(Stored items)

— start —

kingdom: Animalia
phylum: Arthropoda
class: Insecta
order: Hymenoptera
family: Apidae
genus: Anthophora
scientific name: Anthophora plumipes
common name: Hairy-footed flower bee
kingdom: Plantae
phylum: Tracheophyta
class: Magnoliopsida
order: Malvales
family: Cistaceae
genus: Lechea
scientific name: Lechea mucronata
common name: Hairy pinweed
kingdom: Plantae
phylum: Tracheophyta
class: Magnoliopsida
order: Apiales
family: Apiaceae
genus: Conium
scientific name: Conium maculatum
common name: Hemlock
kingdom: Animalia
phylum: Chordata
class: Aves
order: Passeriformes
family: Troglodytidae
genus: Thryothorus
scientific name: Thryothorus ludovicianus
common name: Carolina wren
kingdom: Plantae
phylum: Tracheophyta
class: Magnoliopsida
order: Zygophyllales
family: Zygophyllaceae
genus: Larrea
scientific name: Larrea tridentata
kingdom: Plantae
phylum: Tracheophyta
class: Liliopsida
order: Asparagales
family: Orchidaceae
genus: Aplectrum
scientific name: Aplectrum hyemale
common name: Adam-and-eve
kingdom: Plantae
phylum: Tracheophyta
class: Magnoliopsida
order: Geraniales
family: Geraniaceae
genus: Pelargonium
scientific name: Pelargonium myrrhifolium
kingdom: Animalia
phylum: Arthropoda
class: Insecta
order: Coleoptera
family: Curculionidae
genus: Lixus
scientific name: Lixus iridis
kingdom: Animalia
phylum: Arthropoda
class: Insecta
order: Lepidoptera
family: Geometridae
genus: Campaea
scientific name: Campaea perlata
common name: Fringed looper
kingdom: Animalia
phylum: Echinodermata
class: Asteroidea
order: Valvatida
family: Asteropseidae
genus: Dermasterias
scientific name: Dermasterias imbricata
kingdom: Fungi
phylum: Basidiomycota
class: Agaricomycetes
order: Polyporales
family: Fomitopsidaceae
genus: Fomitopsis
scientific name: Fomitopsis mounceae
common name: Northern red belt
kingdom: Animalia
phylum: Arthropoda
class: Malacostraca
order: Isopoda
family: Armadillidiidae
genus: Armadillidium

— end —

WORK REQUIRED: Identify every line in the entries above that contains the word "genus", and copy each one.

EXERCISE RESPONSE:
genus: Anthophora
genus: Lechea
genus: Conium
genus: Thryothorus
genus: Larrea
genus: Aplectrum
genus: Pelargonium
genus: Lixus
genus: Campaea
genus: Dermasterias
genus: Fomitopsis
genus: Armadillidium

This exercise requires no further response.